In accordance with the result of Levene’s test, the Dunnett test(equal variance, p>0.05) or Dunnett T3(unequal variance, p≤0.05) was conducted as a post-hoc test to confirm the significance. In posthoc test, p value< 0.05 was considered as statistically significant.
The results of general symptom observation, detailed observations, functional observations battery (sensory responses), urination tests(urine chemistry and urination tests), and histopathological tests provide observed cases without statistical analysis. All observation and measurement results were presented in appendix, and the table presents the mean and standard deviation or frequency of occurrence.
Results and discussion
Results of examinations
- Clinical signs:
- no effects observed
- Mortality:
- no mortality observed
- Body weight and weight changes:
- no effects observed
- Food consumption and compound intake (if feeding study):
- effects observed, non-treatment-related
- Description (incidence and severity):
- [Main group]
Food consummation in male at 250 and 500 mg/kg/day on Day 1 was significantly decreased(p<0.05). The change was not considered to be test substance-related because there was no dose-response relationship and there was temporary observed. - Food efficiency:
- not examined
- Water consumption and compound intake (if drinking water study):
- no effects observed
- Ophthalmological findings:
- no effects observed
- Haematological findings:
- effects observed, non-treatment-related
- Description (incidence and severity):
- [Main group]
There were no test substance-related changes.

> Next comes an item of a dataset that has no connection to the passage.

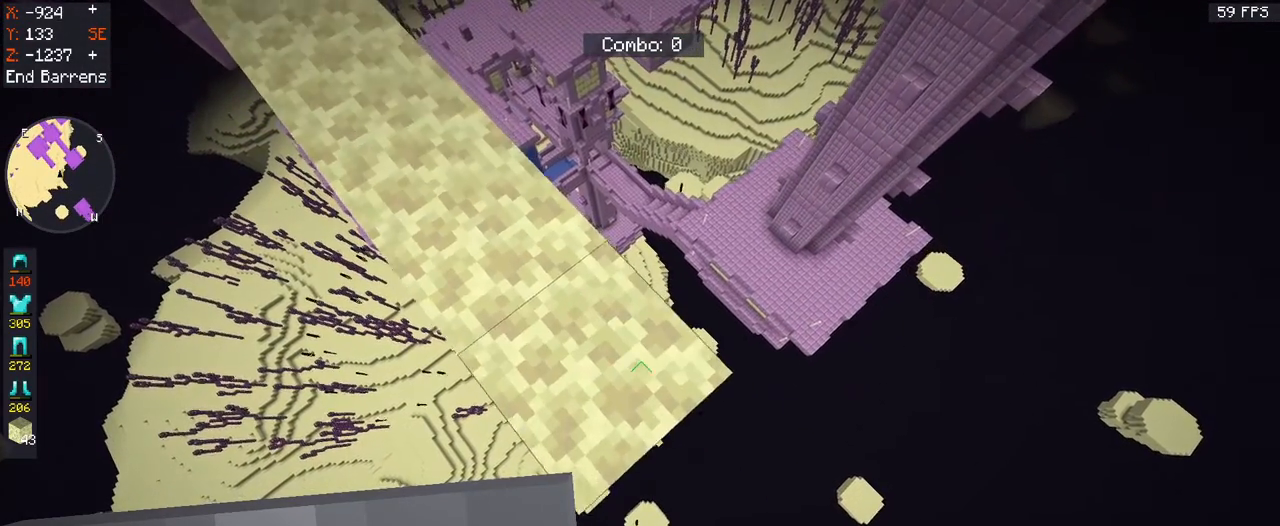
{"keys": ["d", "s"], "mouse": ["right"], "events": []}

Else, MCHC and PT in female at 500 mg/kg/day were significantly decreased(p<0.05).
PT in female at 125 mg/kg/day was significantly decreased(p<0.05). These changes were not considered to be test substance-related because there was no dose-response relationship. - Clinical biochemistry findings:
- effects observed, non-treatment-related
- Description (incidence and severity):
- [Main group]
TP in male at 500 mg/kg/day was significantly decreased(p<0.05).

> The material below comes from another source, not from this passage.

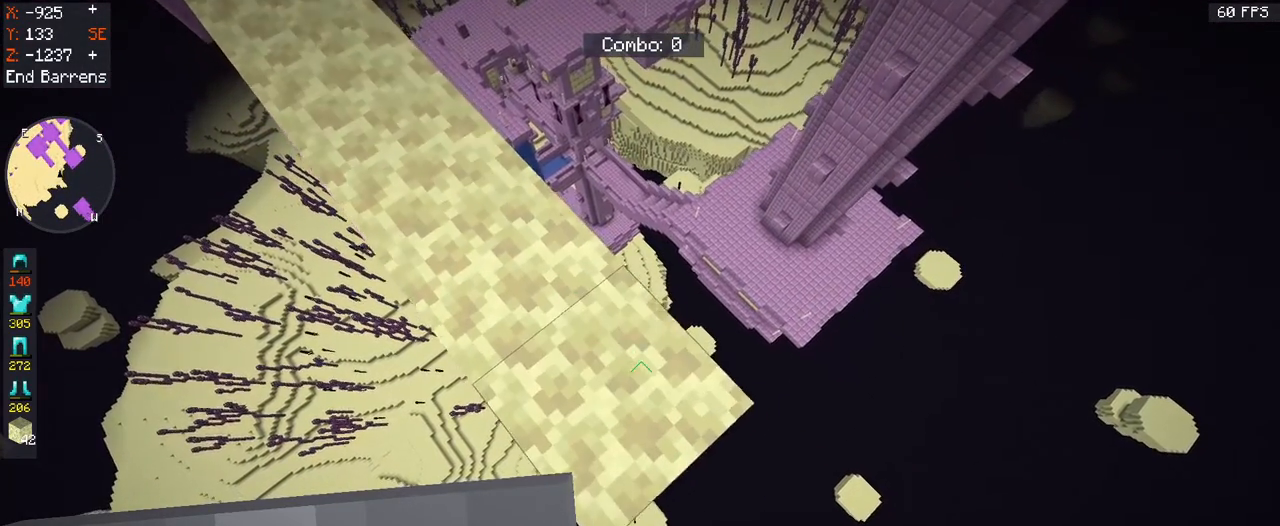
{"keys": ["d", "s"], "mouse": ["right"], "events": []}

ALT in male at 125, 250 and 500 mg/kg/day was significantly decreased(p<0.05).
Else, CK in female at 250 mg/kg/day was significantly decreased(p<0.05). AST in female at 250 and 500 mg/kg/day was significantly decreased(p<0.05). These changes were not considered to be test substance-related because there was no dose-response relationship.
[Recovery group]
There were no test substance-related changes.
Else, A/G and ALB in female at 500 mg/kg/day were significantly decreased(p<0.05). T-CHO in male at 500 mg/kg/day was significantly increased(p<0.05). The changes were not considered to be test substance-related because there was not observed in the main groups. - Endocrine findings:
- not examined
- Urinalysis findings:
- no effects observed
- Behaviour (functional findings):
- effects observed, treatment-related
- Description (incidence and severity):
- [Main group]
Distance moved in male at 125, 250 and 500 mg/kg/day was significantly increased(p<0.05).
[Recovery group]
There were no test substance-related changes. - Immunological findings:
- not examined
- Organ weight findings including organ / body weight ratios:
- effects observed, non-treatment-related
- Description (incidence and severity):
- [Main group]
There were no test substance-related changes.
Else, relative weight of kidney in male at 500 mg/kg/day was significantly increased(p<0.05).
Related weight of thymus in male at 125 and 250 mg/kg/day was significantly increased(p<0.05).
These changes were not considered to be test substance-related because there was no dose-response relationship.
[Recovery group]
There were no test substance-related changes.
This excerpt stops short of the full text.